Mayo Clinic launches digital referee for spotting potential bias in healthcare AI programs

Mayo Clinic launches digital referee for spotting potential bias in healthcare AI programs

Mayo Clinic has launched a new product for healthcare tech developers to sniff out potential biases within their artificial intelligence models.

Dubbed Platform_Validate, the program is designed to put an algorithm’s credibility to the test, and act as a third party to confirm the AI’s efficacy in meeting its intended clinical purpose.

By generating standard reports on specificity and sensitivity, the Mayo Clinic said it aims to address some of the skepticism of implementing AI programs in healthcare and diagnostics—especially where programs may inadvertently reinforce inequities in the current system, by underlining disparities present in potentially poor-quality data used to construct and train the algorithm in the first place.
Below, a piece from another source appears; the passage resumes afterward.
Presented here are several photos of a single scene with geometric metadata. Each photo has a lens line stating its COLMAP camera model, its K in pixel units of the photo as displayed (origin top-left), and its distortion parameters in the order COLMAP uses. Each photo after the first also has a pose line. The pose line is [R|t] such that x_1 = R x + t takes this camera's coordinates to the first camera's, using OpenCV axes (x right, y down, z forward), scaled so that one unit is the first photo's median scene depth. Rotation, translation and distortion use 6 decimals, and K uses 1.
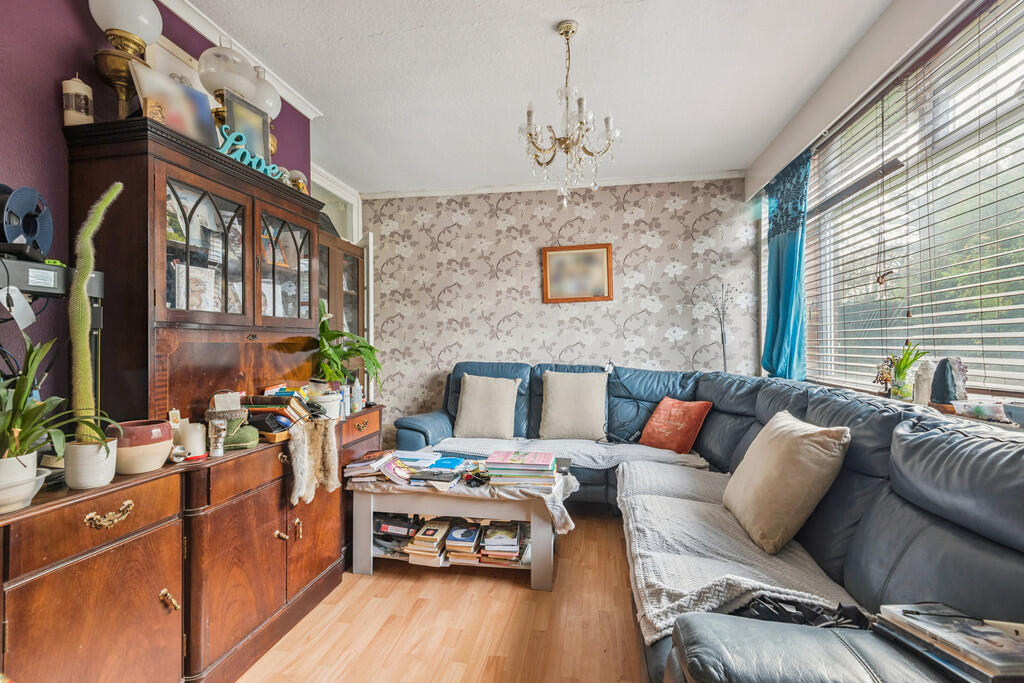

An analysis published earlier this year by the journal Health Affairs explored several areas where bias can remain in machine learning tools: for example, among predictive tools used by health insurers to forecast medication adherence, resulting in lower prescription rates among racial and ethnic minorities. Biases within algorithms can also lead to incorrect diagnoses and other serious patient risks.

Mayo’s Platform_Validate measures for model bias in categories including age and ethnicity. The clinic said it hopes that—by providing information similar to nutrition and ingredient labels on food products—it can describe how an AI algorithm would perform in different scenarios, such as when faced with varying demographics across race, gender and socioeconomic status.

The new product joins Mayo’s previous Platform_Discover offering, which provides AI engineers with curated and deidentified health data for model development, training and testing. Platform_Discover includes real-world records from more than 10 million patients spanning geographies and therapeutic areas, as well as over 111 million electrocardiograms, 1.2 billion lab test results and 9 billion pathology reports.